• _Quoted passage_:
#####

# Is it wrong to feel sorry for...



## movealong (Aug 9, 2013)

Is it wrong to feel sorry for the next person your Ex gets in to a relationship with?


----------



## zillard (Nov 13, 2012)

Feelings aren't right or wrong. 

What you do with them matters.


----------



## EnjoliWoman (Jul 2, 2012)

Eh. I do. But I won't do anything about it. They've been together (in separate homes tho) for over 10 years now. If they still date - I don't know, don't ask. Kiddo has occasionally mentioned her so I assume they still see each other. She was smart enough to break off the engagement.


----------



## that_girl (Jul 6, 2011)

Why even think about it?


----------



## EnjoliWoman (Jul 2, 2012)

I think it's a normal passing thought. I overhear a conversation between a couple that reminds me of the marital dynamics and think "whew so glad that's not me anymore" and fleetingly think "how/why does [new GF] put up with it? maybe it's not so bad not living together" and then the thought it gone. Can't control what passes through our thoughts - just what we dwell on.


----------



## nice777guy (Nov 23, 2009)

movealong said:


> Is it wrong to feel sorry for the next person your Ex gets in to a relationship with?


:rofl:

I think you have to just let it be - try not think about it too much.

Of course, you could try to warn them, but then you'd just look like the classic "bitter Ex-H/W!"


----------



## Cooper (Apr 18, 2008)

The thing is you can't assume just because it was bad with you that it will be bad for them. The dynamics of your ex's next relationship may be in perfect harmony where with you things were a mis match. 

Nothing wrong with those kinds of passing thoughts but the reality is it doesn't matter, both of you are living different lives now and everything can be different.


----------



## Married but Happy (Aug 13, 2013)

It has been a passing thought. However, I think the guy my ex is with now is very different than me, so perhaps he's very happy with her and the relationship. I hope so for his sake, as he seems like a decent guy.


----------



## Rowan (Apr 3, 2012)

#####

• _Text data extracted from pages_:

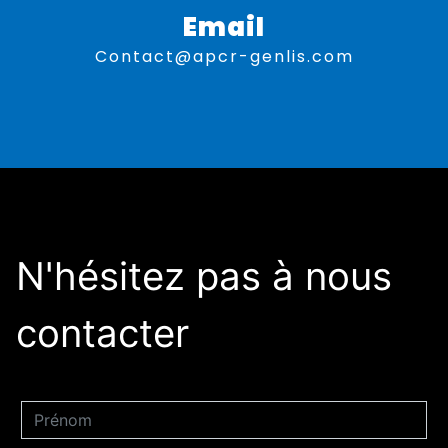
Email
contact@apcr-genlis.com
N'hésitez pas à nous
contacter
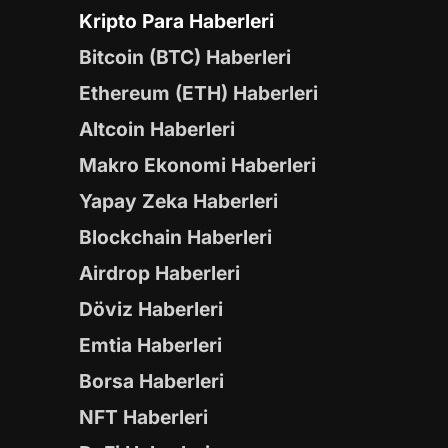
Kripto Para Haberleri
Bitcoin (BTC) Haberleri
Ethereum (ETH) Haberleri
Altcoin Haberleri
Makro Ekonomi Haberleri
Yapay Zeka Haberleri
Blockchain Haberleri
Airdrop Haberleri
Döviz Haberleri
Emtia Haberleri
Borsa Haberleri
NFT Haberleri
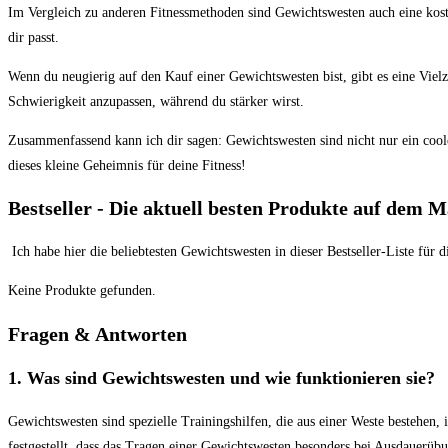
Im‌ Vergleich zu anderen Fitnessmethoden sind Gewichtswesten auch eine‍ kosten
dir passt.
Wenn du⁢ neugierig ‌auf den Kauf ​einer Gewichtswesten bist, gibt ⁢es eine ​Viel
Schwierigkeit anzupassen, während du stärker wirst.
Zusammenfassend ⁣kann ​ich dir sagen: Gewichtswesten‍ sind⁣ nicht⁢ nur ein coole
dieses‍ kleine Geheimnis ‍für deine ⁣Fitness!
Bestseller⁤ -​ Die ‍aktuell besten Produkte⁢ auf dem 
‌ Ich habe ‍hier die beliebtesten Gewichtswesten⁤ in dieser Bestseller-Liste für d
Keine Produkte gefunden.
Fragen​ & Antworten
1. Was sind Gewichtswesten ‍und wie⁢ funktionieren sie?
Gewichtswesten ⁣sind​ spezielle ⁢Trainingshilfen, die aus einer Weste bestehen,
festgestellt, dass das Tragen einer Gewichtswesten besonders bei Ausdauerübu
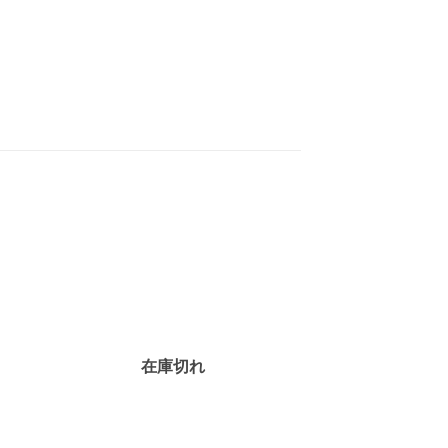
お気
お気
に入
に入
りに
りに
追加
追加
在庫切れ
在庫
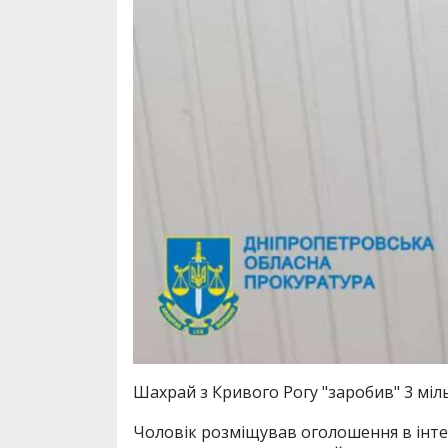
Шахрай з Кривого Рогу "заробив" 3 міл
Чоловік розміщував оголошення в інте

#####

• _Things to do_:
1. In the forum thread, how long does EnjoliWoman say her ex and his partner have been together?
2. Name every distinct username that heads a post in the forum thread.
3. Please return the stretch of the forum thread from "Nothing wrong with" through "can be different.".
Answer using only the forum thread.

• _Written answers_:
1. Over 10 years, though in separate homes.

2. movealong, zillard, EnjoliWoman, that_girl, nice777guy, Cooper, Married but Happy, Rowan

3.
Nothing wrong with those kinds of passing thoughts but the reality is it doesn't matter, both of you are living different lives now and everything can be different.